Written task:
After counting the lines below that hold the word "pixels", reply with the count and nothing else.

Material for the task:
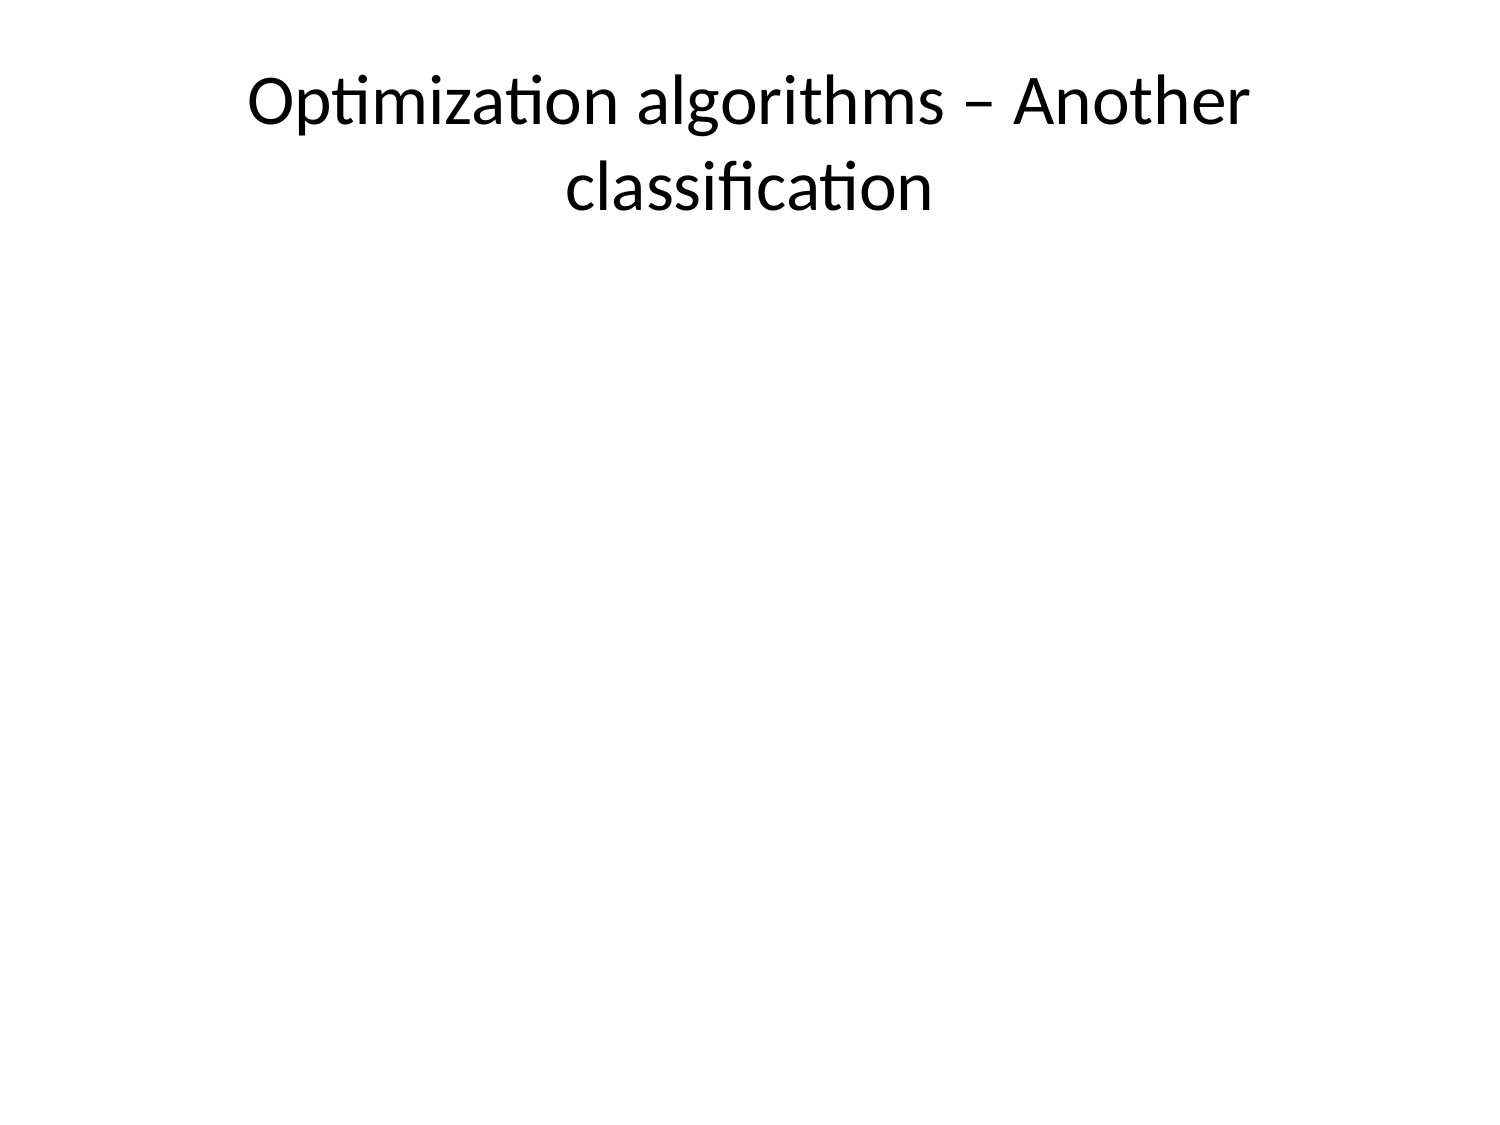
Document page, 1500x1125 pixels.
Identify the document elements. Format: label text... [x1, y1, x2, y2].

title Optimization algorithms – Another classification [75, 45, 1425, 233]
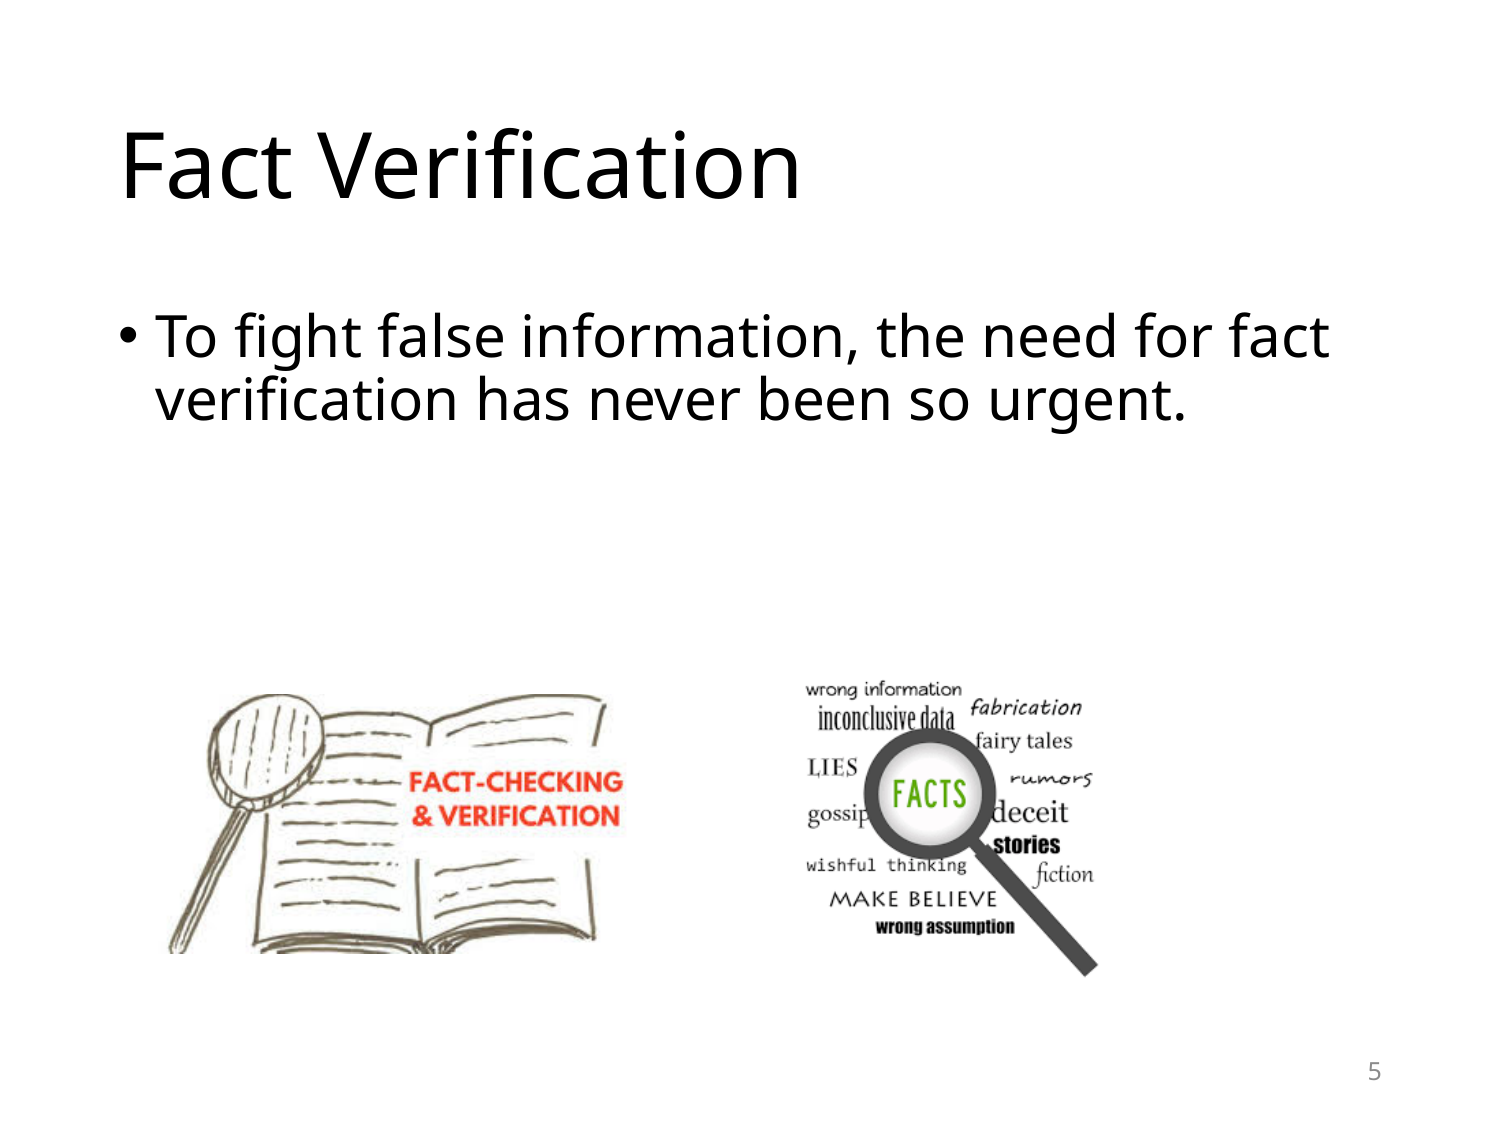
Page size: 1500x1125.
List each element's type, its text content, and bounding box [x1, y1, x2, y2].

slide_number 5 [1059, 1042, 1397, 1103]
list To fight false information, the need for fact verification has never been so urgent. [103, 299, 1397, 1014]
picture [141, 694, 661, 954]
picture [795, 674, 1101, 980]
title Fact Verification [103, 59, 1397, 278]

---

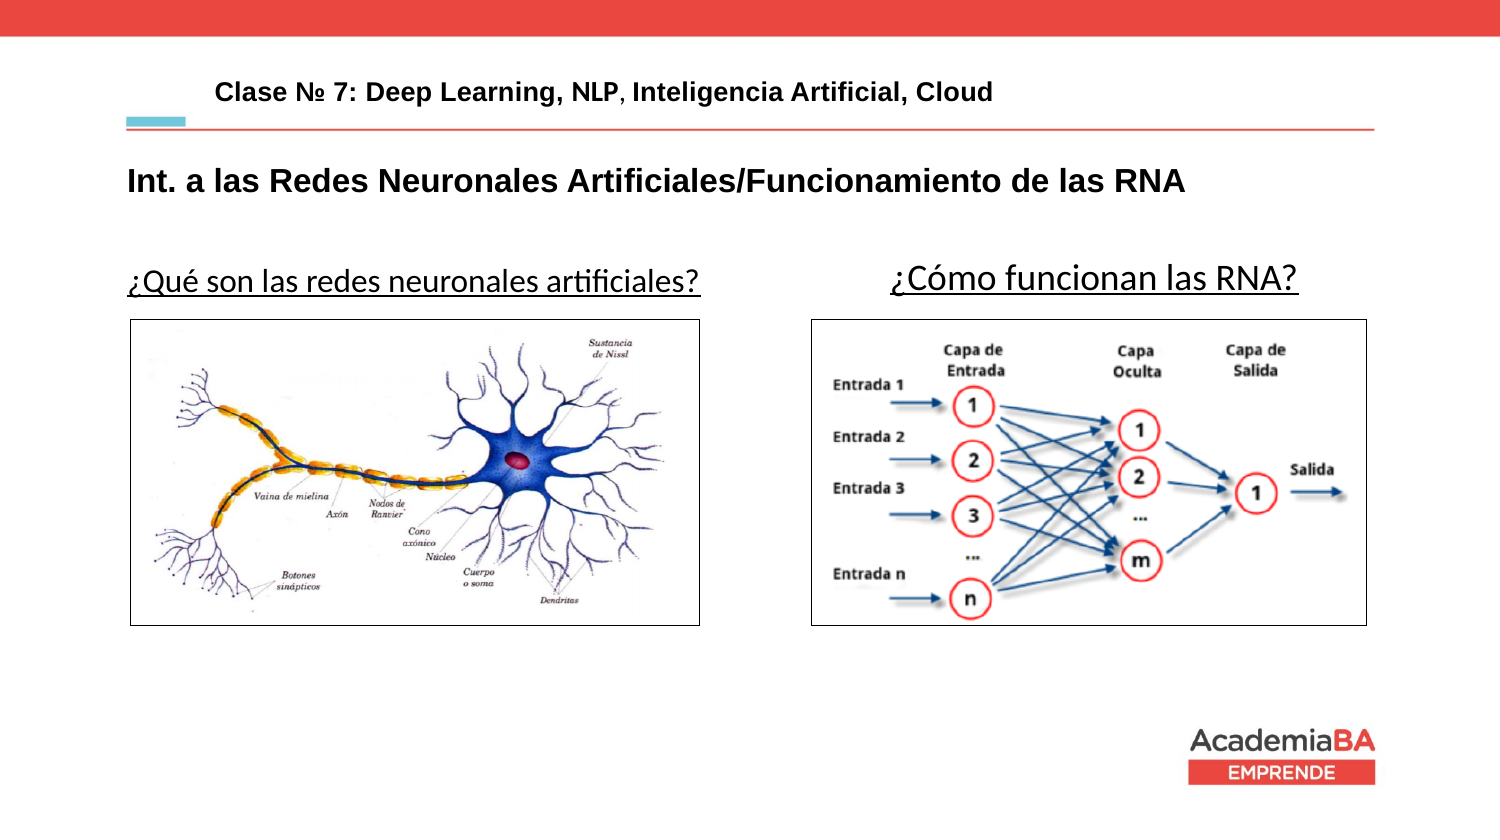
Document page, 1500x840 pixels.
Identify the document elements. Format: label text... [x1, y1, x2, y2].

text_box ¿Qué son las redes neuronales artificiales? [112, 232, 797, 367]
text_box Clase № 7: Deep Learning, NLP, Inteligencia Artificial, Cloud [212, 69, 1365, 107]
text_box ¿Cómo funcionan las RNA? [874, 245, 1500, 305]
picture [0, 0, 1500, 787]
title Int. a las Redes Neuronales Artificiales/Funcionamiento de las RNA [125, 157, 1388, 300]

Written response:
2